While he enjoys tea, Jayamaha’s true passion is the company’s business model which is built on four pillars: ethically lean, ethically green, ethically innovative, and ethically empowering. When he knocked on the doors of top global beverage and flavor companies in North America, Europe, and Asia with samples of his extractions, he was met with overwhelming enthusiasm for his tea extracts and business model.
Starting a company in a field where one has little first-hand experience and catering to geographic markets one doesn’t know personally makes for an especially challenging environment. Partnering with the Akbar Brothers was an important win. To accelerate traction and open doors to more potential customers, Jayamaha knew he needed a second partner with specific expertise and relationships.
MANE is a global top five flavor and fragrance manufacturer with French roots and 150 years of experience in the global food and beverage space. Since coming onboard as a stakeholder in Ethical Extracts in 2018, MANE has played a key role in developing the company’s innovations through their dedicated tea and coffee lab in Singapore and their global delivery capabilities.
“I was very fortunate to find partners early in the company’s life who shared the same vision and commitment to deliver innovation, quality and goodness, and were determined to build a business that would be good for profits, people and the planet. Thanks to the expertise of Akbar Brothers and MANE, we didn’t have to reinvent the wheel, but instead could focus on executing our model and hit the ground running on a global scale” he says.

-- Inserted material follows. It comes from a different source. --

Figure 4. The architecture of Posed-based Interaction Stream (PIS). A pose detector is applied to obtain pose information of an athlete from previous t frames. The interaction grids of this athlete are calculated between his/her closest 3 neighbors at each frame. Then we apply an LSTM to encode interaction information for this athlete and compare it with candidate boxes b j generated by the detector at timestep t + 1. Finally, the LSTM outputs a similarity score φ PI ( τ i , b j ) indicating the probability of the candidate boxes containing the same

Among Jayamaha’s proudest moments as a founder are achieving these milestones: Ethical Extracts becoming one of the world’s first certified CarbonNeutral® and WaterConscious® extraction companies and the company’s ability to be completely transparent and traceable across its product line.
He is humbled by the traction made in a few short years, crediting his partners and team members. What began as a socially responsible vision in 2016, today is a global company with a product portfolio that includes extracts of Ceylon black teas, Japanese green teas, and Brazilian and Colombian coffees that are currently commercially exported to countries across Europe and Asia.
Harkening back to his Notre Dame days of learning to have confidence in his ideas, Jayamaha offers his perspective to those who dream of founding a company.
“The most important factor is to have the right support network backing you. This could be family, friends and/or business partners. When things go south, it is next to impossible to move forward without the right support network helping you.”